→ RECORDS PROVIDED
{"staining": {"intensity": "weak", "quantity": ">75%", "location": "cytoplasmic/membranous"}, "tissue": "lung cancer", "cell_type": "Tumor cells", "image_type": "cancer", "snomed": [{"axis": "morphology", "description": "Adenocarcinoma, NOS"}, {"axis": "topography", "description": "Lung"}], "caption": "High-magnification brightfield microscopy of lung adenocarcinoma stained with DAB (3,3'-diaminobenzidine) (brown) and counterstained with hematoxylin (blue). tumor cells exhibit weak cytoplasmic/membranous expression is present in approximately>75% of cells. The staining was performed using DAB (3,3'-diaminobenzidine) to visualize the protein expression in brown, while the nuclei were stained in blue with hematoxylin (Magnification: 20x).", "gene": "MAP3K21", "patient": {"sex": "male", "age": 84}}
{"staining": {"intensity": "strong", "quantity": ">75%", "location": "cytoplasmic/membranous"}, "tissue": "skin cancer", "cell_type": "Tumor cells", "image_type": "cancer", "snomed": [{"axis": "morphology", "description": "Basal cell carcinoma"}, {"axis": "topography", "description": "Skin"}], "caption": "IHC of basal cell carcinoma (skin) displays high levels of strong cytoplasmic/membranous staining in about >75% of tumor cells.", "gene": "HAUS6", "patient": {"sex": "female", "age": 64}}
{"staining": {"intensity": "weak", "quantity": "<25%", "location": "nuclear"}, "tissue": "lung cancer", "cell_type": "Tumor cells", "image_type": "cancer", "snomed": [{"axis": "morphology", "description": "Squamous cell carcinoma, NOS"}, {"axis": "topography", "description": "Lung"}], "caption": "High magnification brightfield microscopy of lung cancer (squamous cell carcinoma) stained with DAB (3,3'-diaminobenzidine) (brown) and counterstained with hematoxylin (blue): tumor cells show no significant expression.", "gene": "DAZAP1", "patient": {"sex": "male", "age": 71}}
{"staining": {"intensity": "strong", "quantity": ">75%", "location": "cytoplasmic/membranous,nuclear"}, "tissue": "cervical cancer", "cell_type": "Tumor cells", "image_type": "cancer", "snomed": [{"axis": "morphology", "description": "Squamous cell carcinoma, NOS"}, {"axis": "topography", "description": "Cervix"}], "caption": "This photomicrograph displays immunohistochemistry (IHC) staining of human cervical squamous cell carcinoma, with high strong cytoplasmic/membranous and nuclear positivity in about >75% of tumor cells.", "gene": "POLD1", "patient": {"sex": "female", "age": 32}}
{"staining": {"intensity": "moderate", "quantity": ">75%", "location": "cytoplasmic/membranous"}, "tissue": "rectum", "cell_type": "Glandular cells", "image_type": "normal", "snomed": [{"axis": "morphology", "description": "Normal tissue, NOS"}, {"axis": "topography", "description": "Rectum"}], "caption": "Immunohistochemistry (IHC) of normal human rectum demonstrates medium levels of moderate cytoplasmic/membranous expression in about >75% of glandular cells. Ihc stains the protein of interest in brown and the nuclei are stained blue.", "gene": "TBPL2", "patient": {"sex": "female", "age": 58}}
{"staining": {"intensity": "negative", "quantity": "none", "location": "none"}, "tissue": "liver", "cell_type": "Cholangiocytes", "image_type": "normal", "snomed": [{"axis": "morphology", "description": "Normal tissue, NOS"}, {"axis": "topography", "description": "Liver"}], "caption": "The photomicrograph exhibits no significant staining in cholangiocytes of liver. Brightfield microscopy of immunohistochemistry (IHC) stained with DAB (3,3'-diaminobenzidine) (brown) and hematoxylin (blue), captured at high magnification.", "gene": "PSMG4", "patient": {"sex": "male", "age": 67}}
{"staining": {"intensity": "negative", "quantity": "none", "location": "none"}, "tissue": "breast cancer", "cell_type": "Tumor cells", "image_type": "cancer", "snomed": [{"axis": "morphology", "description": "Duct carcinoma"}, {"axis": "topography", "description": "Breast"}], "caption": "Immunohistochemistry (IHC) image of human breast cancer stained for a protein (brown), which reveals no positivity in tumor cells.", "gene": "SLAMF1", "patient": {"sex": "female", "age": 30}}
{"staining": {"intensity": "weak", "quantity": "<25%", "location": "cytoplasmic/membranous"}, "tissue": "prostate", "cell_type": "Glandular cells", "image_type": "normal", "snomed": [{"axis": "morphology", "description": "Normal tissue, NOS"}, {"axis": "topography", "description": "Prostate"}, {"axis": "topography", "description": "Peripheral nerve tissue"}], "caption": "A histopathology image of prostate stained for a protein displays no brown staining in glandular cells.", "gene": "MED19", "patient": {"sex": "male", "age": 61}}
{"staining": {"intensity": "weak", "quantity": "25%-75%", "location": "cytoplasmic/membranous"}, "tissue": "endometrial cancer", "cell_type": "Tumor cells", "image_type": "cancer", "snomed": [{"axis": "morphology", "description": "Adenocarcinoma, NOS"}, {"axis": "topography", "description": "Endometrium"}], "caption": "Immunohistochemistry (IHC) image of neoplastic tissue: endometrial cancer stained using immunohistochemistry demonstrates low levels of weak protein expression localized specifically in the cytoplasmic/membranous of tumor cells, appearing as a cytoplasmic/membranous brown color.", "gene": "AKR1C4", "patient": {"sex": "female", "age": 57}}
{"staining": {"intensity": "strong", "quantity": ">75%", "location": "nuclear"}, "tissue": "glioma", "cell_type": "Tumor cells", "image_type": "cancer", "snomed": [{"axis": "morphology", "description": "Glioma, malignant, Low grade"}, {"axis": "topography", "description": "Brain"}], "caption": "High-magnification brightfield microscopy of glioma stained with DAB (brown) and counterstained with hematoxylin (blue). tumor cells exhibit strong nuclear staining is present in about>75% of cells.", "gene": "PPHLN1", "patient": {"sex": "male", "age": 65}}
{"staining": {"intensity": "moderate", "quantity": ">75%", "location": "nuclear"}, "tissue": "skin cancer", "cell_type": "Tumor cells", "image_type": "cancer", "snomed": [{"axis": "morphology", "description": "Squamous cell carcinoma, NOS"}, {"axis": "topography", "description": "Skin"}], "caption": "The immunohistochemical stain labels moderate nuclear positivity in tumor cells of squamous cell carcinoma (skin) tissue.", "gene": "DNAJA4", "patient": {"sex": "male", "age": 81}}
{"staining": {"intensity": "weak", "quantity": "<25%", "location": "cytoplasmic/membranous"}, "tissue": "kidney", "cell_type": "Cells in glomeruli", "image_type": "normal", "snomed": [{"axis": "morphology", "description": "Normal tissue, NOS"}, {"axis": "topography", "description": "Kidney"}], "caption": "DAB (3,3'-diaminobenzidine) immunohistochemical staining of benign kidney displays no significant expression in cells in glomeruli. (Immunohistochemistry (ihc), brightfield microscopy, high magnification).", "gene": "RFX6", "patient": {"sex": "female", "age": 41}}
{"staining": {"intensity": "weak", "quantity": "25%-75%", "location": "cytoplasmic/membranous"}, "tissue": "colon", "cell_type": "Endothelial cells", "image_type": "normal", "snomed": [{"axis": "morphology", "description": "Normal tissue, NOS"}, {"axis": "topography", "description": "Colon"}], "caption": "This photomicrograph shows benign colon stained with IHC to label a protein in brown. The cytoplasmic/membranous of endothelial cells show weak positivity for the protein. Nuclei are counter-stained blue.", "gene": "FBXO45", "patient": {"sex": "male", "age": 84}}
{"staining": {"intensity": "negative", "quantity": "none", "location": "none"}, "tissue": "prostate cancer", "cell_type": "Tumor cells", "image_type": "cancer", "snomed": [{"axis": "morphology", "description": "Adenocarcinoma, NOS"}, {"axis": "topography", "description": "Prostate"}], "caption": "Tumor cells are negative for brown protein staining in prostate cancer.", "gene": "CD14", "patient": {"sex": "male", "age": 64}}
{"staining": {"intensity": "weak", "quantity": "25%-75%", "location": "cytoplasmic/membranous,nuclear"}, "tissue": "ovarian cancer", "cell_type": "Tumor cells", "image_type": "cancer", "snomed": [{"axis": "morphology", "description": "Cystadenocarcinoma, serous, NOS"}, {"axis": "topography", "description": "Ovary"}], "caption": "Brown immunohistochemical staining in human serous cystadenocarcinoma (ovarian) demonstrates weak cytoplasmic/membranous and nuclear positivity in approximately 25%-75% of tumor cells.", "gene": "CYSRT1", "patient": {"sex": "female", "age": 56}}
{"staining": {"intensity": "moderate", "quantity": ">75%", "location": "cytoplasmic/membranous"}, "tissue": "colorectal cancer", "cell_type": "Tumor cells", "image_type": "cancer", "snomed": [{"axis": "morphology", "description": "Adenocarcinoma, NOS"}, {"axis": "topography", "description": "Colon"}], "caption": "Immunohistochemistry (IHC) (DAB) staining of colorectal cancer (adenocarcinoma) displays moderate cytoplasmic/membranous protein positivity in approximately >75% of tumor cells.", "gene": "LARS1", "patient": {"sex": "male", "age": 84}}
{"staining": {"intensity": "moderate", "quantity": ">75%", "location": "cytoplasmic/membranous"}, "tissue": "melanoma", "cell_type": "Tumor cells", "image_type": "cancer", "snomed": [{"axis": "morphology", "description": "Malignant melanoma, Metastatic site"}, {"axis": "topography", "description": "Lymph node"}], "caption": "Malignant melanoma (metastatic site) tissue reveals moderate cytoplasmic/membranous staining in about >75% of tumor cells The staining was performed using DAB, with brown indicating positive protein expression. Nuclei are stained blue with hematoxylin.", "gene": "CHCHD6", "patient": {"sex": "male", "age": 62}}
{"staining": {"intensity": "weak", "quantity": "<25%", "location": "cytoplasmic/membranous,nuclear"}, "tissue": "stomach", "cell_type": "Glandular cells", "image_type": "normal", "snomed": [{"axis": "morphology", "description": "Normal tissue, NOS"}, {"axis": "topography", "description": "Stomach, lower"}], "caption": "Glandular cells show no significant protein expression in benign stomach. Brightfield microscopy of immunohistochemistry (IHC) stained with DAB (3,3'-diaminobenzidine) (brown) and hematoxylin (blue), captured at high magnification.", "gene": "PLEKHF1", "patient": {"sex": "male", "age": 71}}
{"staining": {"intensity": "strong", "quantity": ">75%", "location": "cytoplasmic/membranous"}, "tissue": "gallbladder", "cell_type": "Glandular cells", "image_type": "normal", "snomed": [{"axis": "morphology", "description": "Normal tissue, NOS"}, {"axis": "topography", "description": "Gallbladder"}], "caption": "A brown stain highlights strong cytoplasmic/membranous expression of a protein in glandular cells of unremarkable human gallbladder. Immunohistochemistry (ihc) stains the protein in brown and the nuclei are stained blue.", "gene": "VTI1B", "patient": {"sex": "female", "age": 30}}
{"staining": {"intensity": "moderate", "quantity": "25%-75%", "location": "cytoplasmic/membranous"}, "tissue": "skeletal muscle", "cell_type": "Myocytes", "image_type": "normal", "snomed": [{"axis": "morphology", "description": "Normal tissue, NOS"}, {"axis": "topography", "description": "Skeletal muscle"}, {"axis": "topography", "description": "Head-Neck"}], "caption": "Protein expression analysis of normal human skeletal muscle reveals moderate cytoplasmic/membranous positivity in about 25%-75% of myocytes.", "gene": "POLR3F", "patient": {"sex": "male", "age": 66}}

→ EXERCISE BRIEF
Copy out only the lines of the records above from the one with "image of neoplastic" through the one with "microscopy of glioma", exactly as they stand, both included.

→ EXPECTED ANSWER
{"staining": {"intensity": "weak", "quantity": "25%-75%", "location": "cytoplasmic/membranous"}, "tissue": "endometrial cancer", "cell_type": "Tumor cells", "image_type": "cancer", "snomed": [{"axis": "morphology", "description": "Adenocarcinoma, NOS"}, {"axis": "topography", "description": "Endometrium"}], "caption": "Immunohistochemistry (IHC) image of neoplastic tissue: endometrial cancer stained using immunohistochemistry demonstrates low levels of weak protein expression localized specifically in the cytoplasmic/membranous of tumor cells, appearing as a cytoplasmic/membranous brown color.", "gene": "AKR1C4", "patient": {"sex": "female", "age": 57}}
{"staining": {"intensity": "strong", "quantity": ">75%", "location": "nuclear"}, "tissue": "glioma", "cell_type": "Tumor cells", "image_type": "cancer", "snomed": [{"axis": "morphology", "description": "Glioma, malignant, Low grade"}, {"axis": "topography", "description": "Brain"}], "caption": "High-magnification brightfield microscopy of glioma stained with DAB (brown) and counterstained with hematoxylin (blue). tumor cells exhibit strong nuclear staining is present in about>75% of cells.", "gene": "PPHLN1", "patient": {"sex": "male", "age": 65}}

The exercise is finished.